Engineering Degree in Quantum Physics, Nanophysics and Microelectronics
Joining Phelma – Grenoble INP was one of the biggest changes in my life. Moving 800 km from home, I had to start from scratch — but thanks to the strong student community and especially the Student Office, integration was much easier than expected. Grenoble quickly became a second home. While engineering school is definitely not a vacation, these years have been both intense and deeply rewarding.
First year
The first year at Phelma is split into several tracks. During the first semester, students choose between PMP (Physics and Materials Processes) and PET (Physics, Electronics, and Telecom). In the second semester, both groups can move toward an intermediate program such as PI (Physics Instrumentation).
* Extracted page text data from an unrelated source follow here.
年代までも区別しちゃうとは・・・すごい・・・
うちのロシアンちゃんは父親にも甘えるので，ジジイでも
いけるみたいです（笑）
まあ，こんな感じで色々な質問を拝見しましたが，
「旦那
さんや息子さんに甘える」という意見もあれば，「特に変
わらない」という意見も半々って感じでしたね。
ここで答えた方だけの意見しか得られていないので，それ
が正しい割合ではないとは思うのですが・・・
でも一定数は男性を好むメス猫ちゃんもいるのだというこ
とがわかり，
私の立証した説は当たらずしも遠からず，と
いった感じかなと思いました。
This structure reflects Phelma’s history: it was formed from three different schools, and that diversity is still present in the range of courses. In practice, students must pick a preliminary specialization early on.
I initially followed the PMP path with the goal of entering the highly selective GEN (Nuclear Engineering) program. Around a third of the promotion had the same ambition, making competition intense. Due to my strong involvement in the Student Office, I wasn’t able to secure a spot and instead joined my second choice: IPHY (Physics, Microelectronics, and Photonics).
At first, it was disappointing. But looking back, it turned out to be the right decision: the courses matched my interests better, and it opened the door to new opportunities. In fact, it laid the foundation for the rest of my academic journey.
Second year
Starting IPHY, I was still processing the change, but I quickly adapted thanks to great classmates and engaging courses. I even began to appreciate subjects I used to dislike — for example, electronics, which I had struggled with in preparatory classes, suddenly made sense when taught through real-world applications: noise theory, filtering stages, and the physics of components.
Semiconductors, once just endless equations, came alive when explained through use cases and material behavior. Similarly, materials science felt abstract until we studied how structures affect properties, and how combining them enables entirely new devices. It was like unlocking a new video game: no longer coding the rules, but finally playing with them.
That year, I had the chance to:
- Work in a cleanroom and explore nanofabrication.
- Join quantum lab sessions that deepened my interest in quantum technologies.
- Contribute to a collaborative project with CEA-Leti, where our team built an Arduino/Python device for testing new ferroelectric RAM (FeRAM) prototypes. This was a hands-on and highly motivating experience.
- Create a nice video with classmates : https://www.youtube.com/watch?v=jvNvOv0hjls.
The year ended with my first research internship at EPFL Neuchâtel, which confirmed my enthusiasm for combining physics, microelectronics, and quantum engineering.
Third year
After the second year, students can specialize in one of three master’s tracks: microelectronics, pure quantum mechanics, or a hybrid path oriented toward quantum computing. While the term “computing” can be debated, this program offered the perfect balance between device physics and quantum information. I chose it as part of a double degree with Université Grenoble Alpes (UGA).
It has been an incredible opportunity to learn alongside researchers from CEA-Leti, Institut Néel (CNRS), and start-ups like Quboly and Silent Waves. Being exposed to both academic and industrial experts has shaped my vision of the field and reinforced my ambition to contribute to quantum technologies.
Looking Ahead
I am now pursuing this path with the goal of gaining further hands-on experience in quantum computing, superconducting devices, and advanced nanofabrication. I am currently looking for an internship in this domain, eager to apply what I’ve learned and continue exploring the technologies that will drive the next generation of computation.